_Required work_
Nothing left out, nothing added: return the full set of records.

_Data under study_
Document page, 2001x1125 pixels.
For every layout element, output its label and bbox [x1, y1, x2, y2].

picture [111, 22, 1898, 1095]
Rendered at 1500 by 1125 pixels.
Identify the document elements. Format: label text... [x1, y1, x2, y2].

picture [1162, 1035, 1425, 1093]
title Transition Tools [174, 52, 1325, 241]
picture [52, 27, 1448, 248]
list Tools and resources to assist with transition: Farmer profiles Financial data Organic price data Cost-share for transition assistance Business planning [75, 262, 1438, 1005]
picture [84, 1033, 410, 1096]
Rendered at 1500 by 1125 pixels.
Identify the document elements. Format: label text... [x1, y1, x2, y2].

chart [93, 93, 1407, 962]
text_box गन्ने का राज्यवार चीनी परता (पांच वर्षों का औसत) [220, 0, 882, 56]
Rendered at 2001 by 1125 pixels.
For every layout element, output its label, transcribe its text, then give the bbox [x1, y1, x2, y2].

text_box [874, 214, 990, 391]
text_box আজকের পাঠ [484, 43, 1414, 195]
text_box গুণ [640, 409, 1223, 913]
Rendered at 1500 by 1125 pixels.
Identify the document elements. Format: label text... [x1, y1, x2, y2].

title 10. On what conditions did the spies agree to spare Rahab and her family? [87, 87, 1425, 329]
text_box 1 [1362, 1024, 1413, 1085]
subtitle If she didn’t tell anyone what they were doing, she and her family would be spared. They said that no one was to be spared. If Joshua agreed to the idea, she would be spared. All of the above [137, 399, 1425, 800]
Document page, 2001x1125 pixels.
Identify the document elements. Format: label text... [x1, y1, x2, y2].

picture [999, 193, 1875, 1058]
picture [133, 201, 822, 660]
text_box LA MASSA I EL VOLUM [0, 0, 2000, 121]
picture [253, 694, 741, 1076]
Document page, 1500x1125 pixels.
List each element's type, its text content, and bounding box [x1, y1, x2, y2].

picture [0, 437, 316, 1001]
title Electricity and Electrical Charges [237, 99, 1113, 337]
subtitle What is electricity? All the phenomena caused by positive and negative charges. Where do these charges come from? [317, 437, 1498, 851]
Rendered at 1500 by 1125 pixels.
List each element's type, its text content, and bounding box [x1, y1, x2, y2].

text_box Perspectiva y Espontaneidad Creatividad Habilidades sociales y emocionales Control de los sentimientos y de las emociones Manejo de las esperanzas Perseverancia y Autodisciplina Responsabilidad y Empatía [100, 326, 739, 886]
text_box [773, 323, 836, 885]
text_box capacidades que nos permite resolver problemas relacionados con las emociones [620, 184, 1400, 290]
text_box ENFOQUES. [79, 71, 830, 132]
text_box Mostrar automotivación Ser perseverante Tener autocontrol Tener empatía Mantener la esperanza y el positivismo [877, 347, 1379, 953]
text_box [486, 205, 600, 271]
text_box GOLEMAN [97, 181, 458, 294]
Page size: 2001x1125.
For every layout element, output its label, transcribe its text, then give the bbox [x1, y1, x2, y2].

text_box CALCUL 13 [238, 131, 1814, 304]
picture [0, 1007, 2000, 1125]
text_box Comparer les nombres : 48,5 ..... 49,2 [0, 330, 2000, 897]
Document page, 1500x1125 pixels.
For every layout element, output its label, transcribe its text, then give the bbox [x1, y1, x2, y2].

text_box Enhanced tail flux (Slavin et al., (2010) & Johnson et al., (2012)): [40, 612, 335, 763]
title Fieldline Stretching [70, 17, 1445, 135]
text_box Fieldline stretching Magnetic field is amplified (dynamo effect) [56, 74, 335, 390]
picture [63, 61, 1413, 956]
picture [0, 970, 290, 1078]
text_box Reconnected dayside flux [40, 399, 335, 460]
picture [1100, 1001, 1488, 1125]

_Answer area_
Document page, 2001x1125 pixels.
For every layout element, output its label and bbox [x1, y1, x2, y2].

picture [111, 22, 1898, 1095]
Rendered at 1500 by 1125 pixels.
Identify the document elements. Format: label text... [x1, y1, x2, y2].

picture [1162, 1035, 1425, 1093]
title Transition Tools [174, 52, 1325, 241]
picture [52, 27, 1448, 248]
list Tools and resources to assist with transition: Farmer profiles Financial data Organic price data Cost-share for transition assistance Business planning [75, 262, 1438, 1005]
picture [84, 1033, 410, 1096]
Rendered at 1500 by 1125 pixels.
Identify the document elements. Format: label text... [x1, y1, x2, y2].

chart [93, 93, 1407, 962]
text_box गन्ने का राज्यवार चीनी परता (पांच वर्षों का औसत) [220, 0, 882, 56]
Rendered at 2001 by 1125 pixels.
For every layout element, output its label, transcribe its text, then give the bbox [x1, y1, x2, y2].

text_box [874, 214, 990, 391]
text_box আজকের পাঠ [484, 43, 1414, 195]
text_box গুণ [640, 409, 1223, 913]
Rendered at 1500 by 1125 pixels.
Identify the document elements. Format: label text... [x1, y1, x2, y2].

title 10. On what conditions did the spies agree to spare Rahab and her family? [87, 87, 1425, 329]
text_box 1 [1362, 1024, 1413, 1085]
subtitle If she didn’t tell anyone what they were doing, she and her family would be spared. They said that no one was to be spared. If Joshua agreed to the idea, she would be spared. All of the above [137, 399, 1425, 800]
Document page, 2001x1125 pixels.
Identify the document elements. Format: label text... [x1, y1, x2, y2].

picture [999, 193, 1875, 1058]
picture [133, 201, 822, 660]
text_box LA MASSA I EL VOLUM [0, 0, 2000, 121]
picture [253, 694, 741, 1076]
Document page, 1500x1125 pixels.
List each element's type, its text content, and bounding box [x1, y1, x2, y2].

picture [0, 437, 316, 1001]
title Electricity and Electrical Charges [237, 99, 1113, 337]
subtitle What is electricity? All the phenomena caused by positive and negative charges. Where do these charges come from? [317, 437, 1498, 851]
Rendered at 1500 by 1125 pixels.
List each element's type, its text content, and bounding box [x1, y1, x2, y2].

text_box Perspectiva y Espontaneidad Creatividad Habilidades sociales y emocionales Control de los sentimientos y de las emociones Manejo de las esperanzas Perseverancia y Autodisciplina Responsabilidad y Empatía [100, 326, 739, 886]
text_box [773, 323, 836, 885]
text_box capacidades que nos permite resolver problemas relacionados con las emociones [620, 184, 1400, 290]
text_box ENFOQUES. [79, 71, 830, 132]
text_box Mostrar automotivación Ser perseverante Tener autocontrol Tener empatía Mantener la esperanza y el positivismo [877, 347, 1379, 953]
text_box [486, 205, 600, 271]
text_box GOLEMAN [97, 181, 458, 294]
Page size: 2001x1125.
For every layout element, output its label, transcribe its text, then give the bbox [x1, y1, x2, y2].

text_box CALCUL 13 [238, 131, 1814, 304]
picture [0, 1007, 2000, 1125]
text_box Comparer les nombres : 48,5 ..... 49,2 [0, 330, 2000, 897]
Document page, 1500x1125 pixels.
For every layout element, output its label, transcribe its text, then give the bbox [x1, y1, x2, y2].

text_box Enhanced tail flux (Slavin et al., (2010) & Johnson et al., (2012)): [40, 612, 335, 763]
title Fieldline Stretching [70, 17, 1445, 135]
text_box Fieldline stretching Magnetic field is amplified (dynamo effect) [56, 74, 335, 390]
picture [63, 61, 1413, 956]
picture [0, 970, 290, 1078]
text_box Reconnected dayside flux [40, 399, 335, 460]
picture [1100, 1001, 1488, 1125]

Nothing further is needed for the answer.